Dokumen:
Kekuatan yang ada pada benda disebut dengan nama yang berbeda-beda, seperti mana
(Melanesia), tuah (Melayu), dan syakti (India). Mana
adalah kekuatan gaib yang tidak dapat dilihat atau diindera dengan pancaindera.
Oleh karena itu dianggap sebagai sesuatu yang misterius. Meskipun
mana tidak dapat diindera, tetapi ia dapat dirasakan pengaruhnya.
- Animisme
Di
samping kepercayaan dinamisme, masyarakat primitif juga mempercayai adanya
peran roh dalam hidupnya. Setiap benda yang dianggap benda baik,
mempunyai roh. Oleh masyarakat primitif, roh dipercayai sebagai sesuatu yang
aktif sekalipun bendanya telah mati. Oleh karena itu, roh dianggap sebagai
sesuatu yang selalu hidup, mempunyai rasa senang, rasa tidak senang, serta
mempunyai kebutuhan-kebutuhan. Roh akan senang apabila kebutuhannya dipenuhi.
Menurut kepercayaan ini, agar manusia tidak terkena efek negatif dari roh-roh
tersebut, manusia harus menyediakan kebutuhan roh. Saji-sajian yang sesuai
dengan advis dukun adalah salah satu usaha untuk memenuhi kebutuhan roh.
-
Politeisme
Kepercayaan
dinamisme dan animisme lama-lama tidak memberikan kepuasan, karena terlalu
banyak yang menjadi sanjungan dan pujaan. Roh yang lebih dari yang lain
kemudian disebut dewa. Dewa mempunyai tugas dan kekuasaan tertentu sesuai
dengan bidangnya. Ada Dewa yang bertanggung jawab terhadap cahaya, ada yang
membidangi masalah air, ada yang membidangi angin dan lain sebagainya.
- Henoteisme
Politeisme tidak memberikan kepuasan terutama
terhadap kaum cendekiawan. Oleh karena itu dari dewa-dewa yang diakui diadakan
seleksi, karena tidak mungkin mempunyai kekuatan yang sama. Lama-kelamaan
kepercayaan manusia meningkat menjadi lebih definitif (tertentu). Satu bangsa
hanya mengakui satu dewa yang disebut dengan Tuhan, namun manusia masih
mengakui Tuhan (Ilah) bangsa lain. kepercayaan satu Tuhan untuk satu
bangsa disebut dengan henoteisme (Tuhan tingkat Nasional).

Data yang Diberikan:
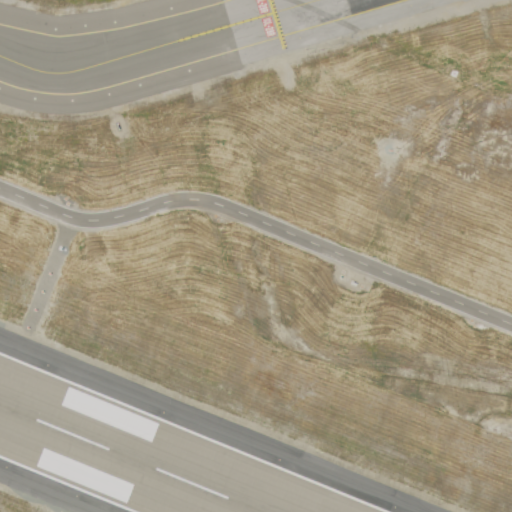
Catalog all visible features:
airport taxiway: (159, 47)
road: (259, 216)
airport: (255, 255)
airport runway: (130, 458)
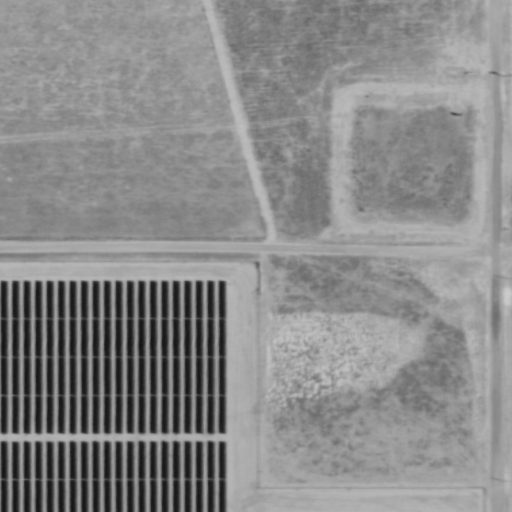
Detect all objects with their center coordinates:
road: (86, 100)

...

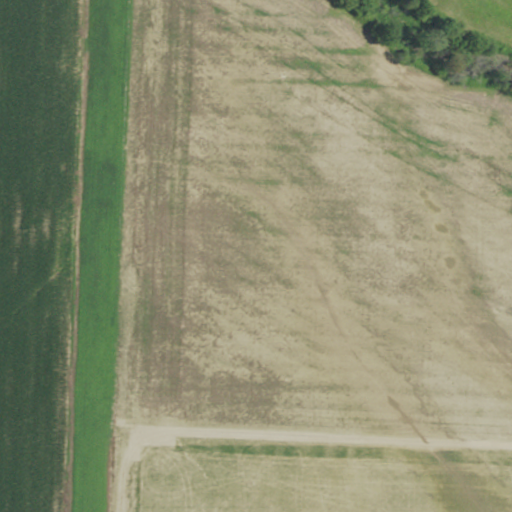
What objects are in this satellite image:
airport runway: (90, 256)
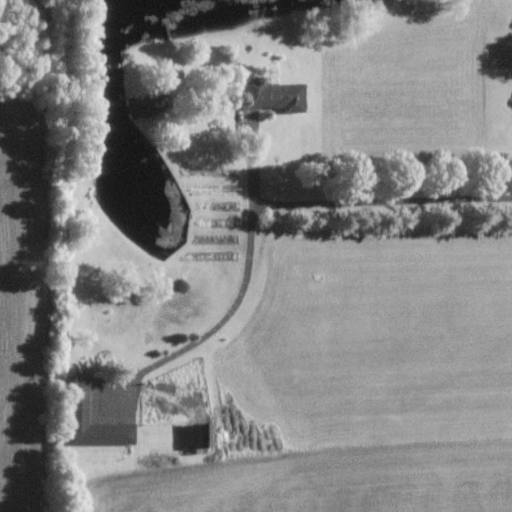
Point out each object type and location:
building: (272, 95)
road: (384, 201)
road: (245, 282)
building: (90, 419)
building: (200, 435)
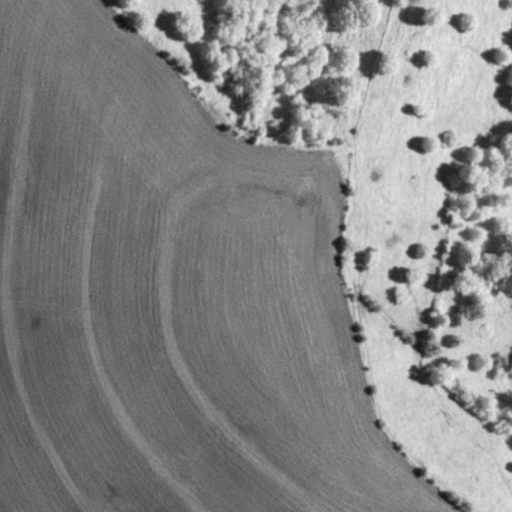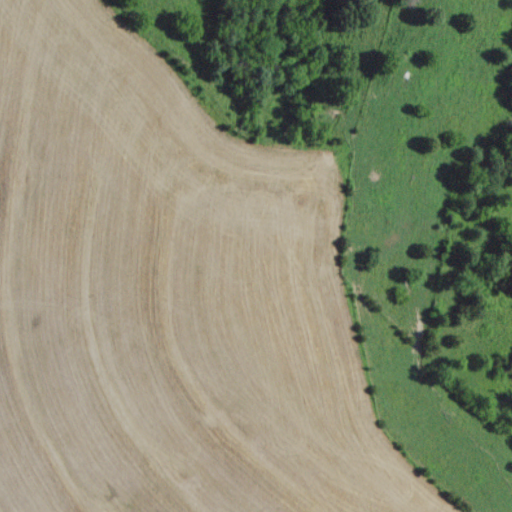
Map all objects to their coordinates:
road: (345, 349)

---

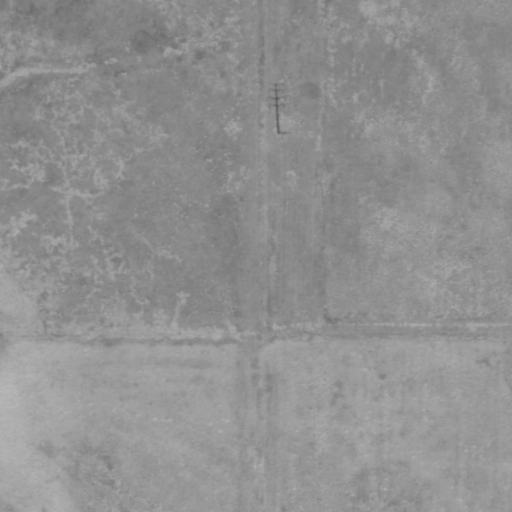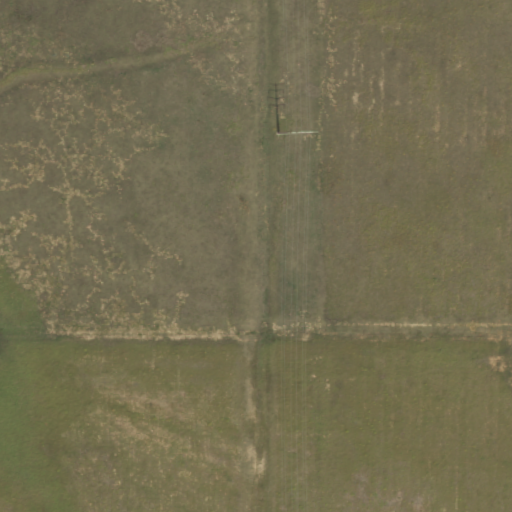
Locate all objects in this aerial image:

Tugas Tertulis A: Dalam dokumen tentang kepercayaan masyarakat primitif, apa sebutan bagi kepercayaan satu Tuhan untuk satu bangsa?
Tugas Tertulis B: Teruskan dokumen tentang kepercayaan masyarakat primitif, mulai setelah kalimat terakhirnya.
Baris-baris data tersebut berasal dari sumber yang berbeda dengan dokumen.

Jawaban A: Henoteisme (Tuhan tingkat Nasional).

Jawaban B:
- Monoteisme
Kepercayaan
dalam bentuk henoteisme melangkah menjadi monoteisme. Dalam monoteisme hanya
mengakui satu Tuhan untuk seluruh bangsa dan bersifat internasional. Bentuk
monoteisme ditinjau dari filsafat Ketuhanan terbagi dalam tiga paham yaitu:
deisme, panteisme, dan teisme.
Evolusionisme
dalam kepercayaan terhadap Tuhan sebagaimana dinyatakan oleh Max Muller dan EB.
Taylor (1877), ditentang oleh Andrew Lang (1898) yang menekankan adanya
monoteisme dalam masyarakat primitif. Dia mengemukakan bahwa orang-orang yang
berbudaya rendah juga sama monoteismenya dengan orang-orang Kristen. Mereka
mempunyai kepercayaan pada wujud yang Agung dan sifat-sifat yang khas terhadap
Tuhan mereka, yang tidak mereka berikan kepada wujud yang lain.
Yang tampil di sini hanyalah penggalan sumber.